Visiting IMAP (The Mesoamerican Permaculture Institute) and seeing how they work was probably one of the most intriguing and awe-inspiring activities we’ve participated in. Not only were we able to observe the composting, recycling, and water systems there, we were also able to learn a lot more about “cosmic vision”, which has influenced and shaped the lives of almost everyone in the indigenous Guatemalan society. Knowing our place in the universe and observing the daily behaviors of plants and animals are some of the cornerstones of cosmic vision. It’s really amazing how people here have taken the time to not only learn from their ancestors, but also from each other to keep finding new innovative ways of accomplishing their task.
“There is no waste in nature.” – Ronnie
[Using old tires for farming rather than risking them ending up in local lakes]
If you really ponder that quote, it makes a lot of sense. From the birth to the death of every life on this planet, waste is something that we’ve created through the lack of understanding the full use and recycling capabilities of those products. By coming up with new innovative ways to recycle and reuse most household waste, many families have been able to reduce the amount of trash they output, which would otherwise end up on the streets and/or the local water source. Although it was very different and somewhat “weird” to the most of us, using sawdust in the bathrooms instead of water seemed to be an extremely effective way to make sure that the sewer doesn’t contaminate the nearby lake. The knowledge of compost creation has allowed them to produce about 1,200 pounds of compost that can be used in IMAP crop fields each year.
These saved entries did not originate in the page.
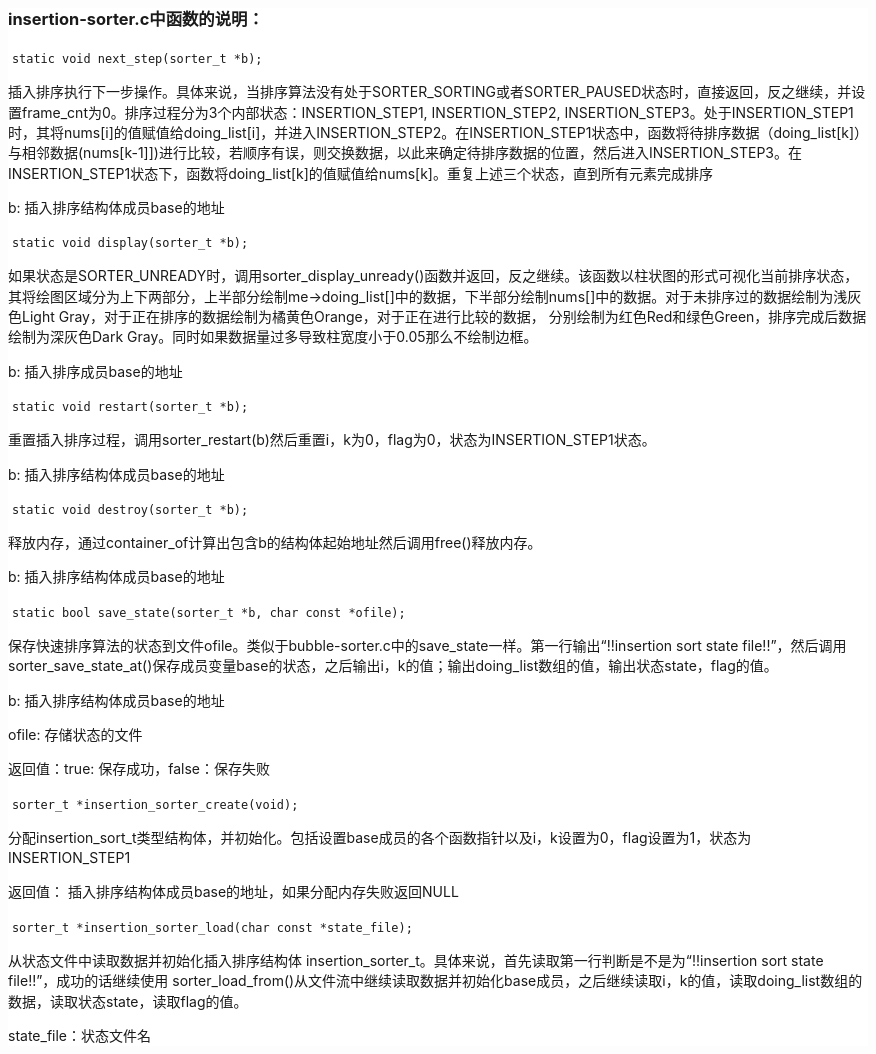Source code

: 
### insertion-sorter.c中函数的说明：

  `static void next_step(sorter_t *b);`

插入排序执行下一步操作。具体来说，当排序算法没有处于SORTER_SORTING或者SORTER_PAUSED状态时，直接返回，反之继续，并设置frame_cnt为0。排序过程分为3个内部状态：INSERTION_STEP1, INSERTION_STEP2, INSERTION_STEP3。处于INSERTION_STEP1时，其将nums[i]的值赋值给doing_list[i]，并进入INSERTION_STEP2。在INSERTION_STEP1状态中，函数将待排序数据（doing_list[k]）与相邻数据(nums[k-1]])进行比较，若顺序有误，则交换数据，以此来确定待排序数据的位置，然后进入INSERTION_STEP3。在INSERTION_STEP1状态下，函数将doing_list[k]的值赋值给nums[k]。重复上述三个状态，直到所有元素完成排序

b: 插入排序结构体成员base的地址

 

  `static void display(sorter_t *b);`

如果状态是SORTER_UNREADY时，调用sorter_display_unready()函数并返回，反之继续。该函数以柱状图的形式可视化当前排序状态，其将绘图区域分为上下两部分，上半部分绘制me->doing_list[]中的数据，下半部分绘制nums[]中的数据。对于未排序过的数据绘制为浅灰色Light Gray，对于正在排序的数据绘制为橘黄色Orange，对于正在进行比较的数据， 分别绘制为红色Red和绿色Green，排序完成后数据绘制为深灰色Dark Gray。同时如果数据量过多导致柱宽度小于0.05那么不绘制边框。

b: 插入排序成员base的地址

 

  `static void restart(sorter_t *b);`

重置插入排序过程，调用sorter_restart(b)然后重置i，k为0，flag为0，状态为INSERTION_STEP1状态。

b: 插入排序结构体成员base的地址

 

  `static void destroy(sorter_t *b);`

释放内存，通过container_of计算出包含b的结构体起始地址然后调用free()释放内存。

b: 插入排序结构体成员base的地址

 

  `static bool save_state(sorter_t *b, char const *ofile);`

保存快速排序算法的状态到文件ofile。类似于bubble-sorter.c中的save_state一样。第一行输出“!!insertion sort state file!!”，然后调用sorter_save_state_at()保存成员变量base的状态，之后输出i，k的值；输出doing_list数组的值，输出状态state，flag的值。

b: 插入排序结构体成员base的地址

ofile: 存储状态的文件

返回值：true: 保存成功，false：保存失败

 

  `sorter_t *insertion_sorter_create(void);`

分配insertion_sort_t类型结构体，并初始化。包括设置base成员的各个函数指针以及i，k设置为0，flag设置为1，状态为INSERTION_STEP1

返回值： 插入排序结构体成员base的地址，如果分配内存失败返回NULL

 

  `sorter_t *insertion_sorter_load(char const *state_file);`

从状态文件中读取数据并初始化插入排序结构体 insertion_sorter_t。具体来说，首先读取第一行判断是不是为“!!insertion sort state file!!”，成功的话继续使用 sorter_load_from()从文件流中继续读取数据并初始化base成员，之后继续读取i，k的值，读取doing_list数组的数据，读取状态state，读取flag的值。

state_file：状态文件名
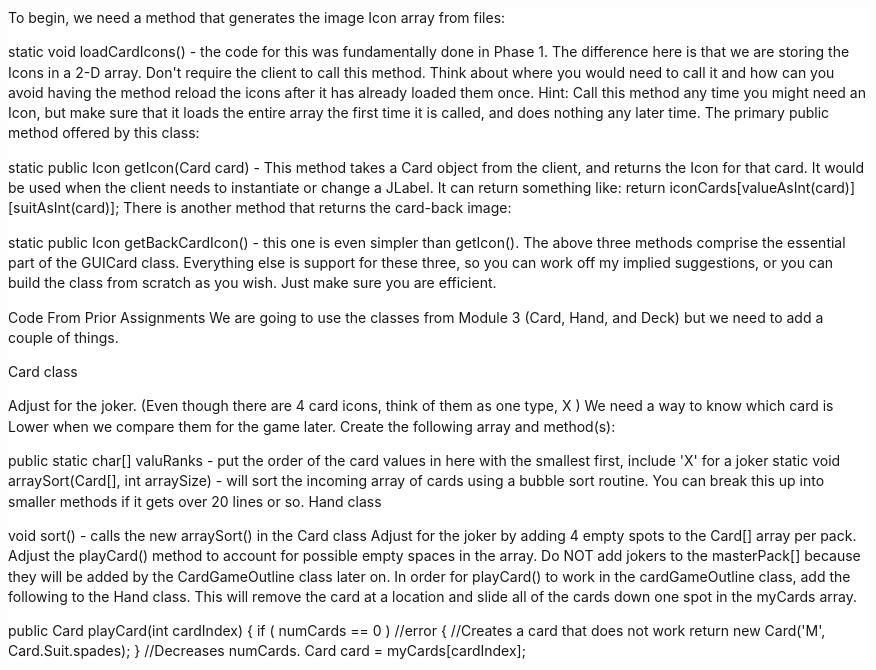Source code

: To begin, we need a method that generates the image Icon array from files:

static void loadCardIcons() - the code for this was fundamentally done in Phase 1.  The difference here is that we are storing the Icons in a 2-D array.  Don't require the client to call this method.  Think about where you would need to call it and how can you avoid having the method reload the icons after it has already loaded them once.  Hint:  Call this method any time you might need an Icon, but make sure that it loads the entire array the first time it is called, and does nothing any later time.
The primary public method offered by this class:

static public Icon getIcon(Card card) - This method takes a Card object from the client, and returns the Icon for that card.  It would be used when the client needs to instantiate or change a JLabel. It can return something like:
return iconCards[valueAsInt(card)][suitAsInt(card)];
There is another method that returns the card-back image:

static public Icon getBackCardIcon() - this one is even simpler than getIcon().
The above three methods comprise the essential part of the GUICard class.  Everything else is support for these three, so you can work off my implied suggestions, or you can build the class from scratch as you wish.  Just make sure you are efficient.

Code From Prior Assignments
We are going to use the classes from Module 3 (Card, Hand, and Deck) but we need to add a couple of things.

Card class

Adjust for the joker. (Even though there are 4 card icons, think of them as one type, X )
We need a way to know which card is Lower when we compare them for the game later.  Create the following array and method(s):

public static char[] valuRanks - put the order of the card values in here with the smallest first, include 'X' for a joker
static void arraySort(Card[], int arraySize) - will sort the incoming array of cards using a bubble sort routine.  You can break this up into smaller methods if it gets over 20 lines or so.
Hand class

 void sort() - calls the new arraySort() in the Card class
Adjust for the joker by adding 4 empty spots to the Card[] array per pack.
Adjust the playCard() method to account for possible empty spaces in the array.
Do NOT add jokers to the masterPack[] because they will be added by the CardGameOutline class later on.
In order for playCard() to work in the cardGameOutline class, add the following to the Hand class.  This will remove the card at a location and slide all of the cards down one spot in the myCards array. 

   public Card playCard(int cardIndex)
   {
      if ( numCards == 0 ) //error
      {
         //Creates a card that does not work
         return new Card('M', Card.Suit.spades);
      }
      //Decreases numCards.
      Card card = myCards[cardIndex];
There were many safety precautions taken to kill the pathogens and microbes in the raw materials for compost, a process that can take months to complete but if done right saves a ton of money for this poverty-stricken society. The concept here was to not only have a temporary solution for this permanent problem, but to find a permanent and sustainable solution that could be used continuously by future generations.
“There is no straight line in nature”-Goyo
[Method to prevent flooding and sitting water during heavy rainfall]
While observing everything around us, like Ronnie said, everything in nature goes counter clock wise. Tornados, vines, the natural path of water, and dogs before they sleep are some of the examples. IMAP has incorporated these concepts throughout their gardens to more effectively make use of the space and the resources available. Furthermore, the fact that cold wind from the north during the day cools the planet and the south wind from the south at night warms the planet is another example of how our planet balances its internal temperature. This is only a small-scale example on Earth. On a bigger scale, we frequently notice the effects the moon has on our planet. Using this knowledge and more, Mayans have been able to understand the complexity of our planet, solar systems and the stars in our night sky.